Historically Catholic and rapidly secularizing — "no religion" ~38% and rising fast; Catholic identification ~58% but practicing share much smaller; small Muslim minority (~4%) mostly Moroccan-origin.

Localized version for English

A Coruña is the kind of place where most people would not blink at someone saying "I am not religious," but inside certain families and communities, that statement still lands like a bomb. The wider Spain religious landscape: Historically Catholic and rapidly secularizing — "no religion" ~38% and rising fast; Catholic identification ~58% but practicing share much smaller; small Muslim minority (~4%) mostly Moroccan-origin.

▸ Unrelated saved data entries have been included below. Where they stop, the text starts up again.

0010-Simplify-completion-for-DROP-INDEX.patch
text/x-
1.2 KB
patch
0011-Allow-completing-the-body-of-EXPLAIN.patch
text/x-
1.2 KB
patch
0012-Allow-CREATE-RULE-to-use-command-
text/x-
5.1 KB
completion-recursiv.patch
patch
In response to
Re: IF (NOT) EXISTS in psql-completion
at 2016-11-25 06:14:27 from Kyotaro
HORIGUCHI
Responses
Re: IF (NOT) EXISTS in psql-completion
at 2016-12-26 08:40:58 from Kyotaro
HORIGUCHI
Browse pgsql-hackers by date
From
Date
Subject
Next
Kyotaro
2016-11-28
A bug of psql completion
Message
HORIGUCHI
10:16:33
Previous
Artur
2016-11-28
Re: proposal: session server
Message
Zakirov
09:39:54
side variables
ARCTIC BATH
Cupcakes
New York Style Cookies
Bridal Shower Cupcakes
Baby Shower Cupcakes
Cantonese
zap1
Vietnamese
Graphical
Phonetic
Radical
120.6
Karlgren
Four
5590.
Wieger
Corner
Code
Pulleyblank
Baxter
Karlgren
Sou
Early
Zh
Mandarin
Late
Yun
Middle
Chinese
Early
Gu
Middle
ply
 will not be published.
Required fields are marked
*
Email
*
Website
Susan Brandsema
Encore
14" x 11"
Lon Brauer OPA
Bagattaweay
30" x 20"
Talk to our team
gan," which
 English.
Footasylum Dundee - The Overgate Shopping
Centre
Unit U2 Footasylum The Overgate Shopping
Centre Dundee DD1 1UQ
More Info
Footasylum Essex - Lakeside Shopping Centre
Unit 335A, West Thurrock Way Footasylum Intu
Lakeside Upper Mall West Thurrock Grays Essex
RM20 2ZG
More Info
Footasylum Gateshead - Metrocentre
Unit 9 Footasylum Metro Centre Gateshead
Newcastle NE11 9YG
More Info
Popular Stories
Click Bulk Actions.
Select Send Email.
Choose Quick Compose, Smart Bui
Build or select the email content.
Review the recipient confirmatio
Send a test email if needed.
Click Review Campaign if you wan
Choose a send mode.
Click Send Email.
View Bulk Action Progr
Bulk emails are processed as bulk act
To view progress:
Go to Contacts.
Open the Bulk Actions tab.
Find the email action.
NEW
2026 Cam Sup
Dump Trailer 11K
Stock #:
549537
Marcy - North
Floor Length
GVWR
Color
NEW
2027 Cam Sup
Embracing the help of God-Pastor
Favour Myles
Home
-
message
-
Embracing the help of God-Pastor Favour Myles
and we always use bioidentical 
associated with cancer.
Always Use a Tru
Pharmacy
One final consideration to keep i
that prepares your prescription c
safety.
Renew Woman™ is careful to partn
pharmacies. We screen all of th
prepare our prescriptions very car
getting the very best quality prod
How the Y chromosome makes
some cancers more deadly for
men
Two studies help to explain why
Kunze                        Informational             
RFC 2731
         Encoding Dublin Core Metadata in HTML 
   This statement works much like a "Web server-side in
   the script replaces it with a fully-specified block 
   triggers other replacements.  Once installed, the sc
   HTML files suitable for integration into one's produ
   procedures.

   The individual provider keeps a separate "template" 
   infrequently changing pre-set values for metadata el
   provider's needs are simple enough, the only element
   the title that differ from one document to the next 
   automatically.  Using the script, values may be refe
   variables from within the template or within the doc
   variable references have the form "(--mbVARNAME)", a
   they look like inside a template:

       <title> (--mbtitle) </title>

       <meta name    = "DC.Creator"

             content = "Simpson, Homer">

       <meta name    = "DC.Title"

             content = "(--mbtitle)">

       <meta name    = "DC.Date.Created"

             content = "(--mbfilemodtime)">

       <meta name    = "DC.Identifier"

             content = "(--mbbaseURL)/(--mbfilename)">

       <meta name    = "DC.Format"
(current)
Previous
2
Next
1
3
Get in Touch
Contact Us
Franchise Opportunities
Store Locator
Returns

A Coruña is small enough that religious community membership is often part of your public identity in a way it would not be in a larger city. The person who leaves is often the first person in their immediate circle to do it, which is lonely but also brave.

As a regional hub within Spain, A Coruña provides enough scale that leaving organized religion is possible without leaving your city — though the support networks may be more informal and harder to find than in a national capital.

The cost of leaving in and around A Coruña is mostly family-scale. The conversations are real and sometimes painful — holidays become negotiation zones, the kids' upbringing becomes a point of tension, and the extended family may never fully accept it — but the wider society is not configured to punish unbelief.

Elder X has been through the religious exit himself — the family rupture, the guilt that would not stop, the psych wards, the isolation of being the person nobody in your family understands anymore. If you are in A Coruña and that description lands, reach out. Not therapy. Personal advice from someone who made it to the other side.

The people who reach out to Elder X from cities like A Coruña are not looking for a new religion. They are looking for someone who understands what they left and does not flinch at the parts that are still raw — the guilt that lingers, the family that stopped calling, the years that feel wasted. That is the conversation. Email is free. The first step is just telling your story.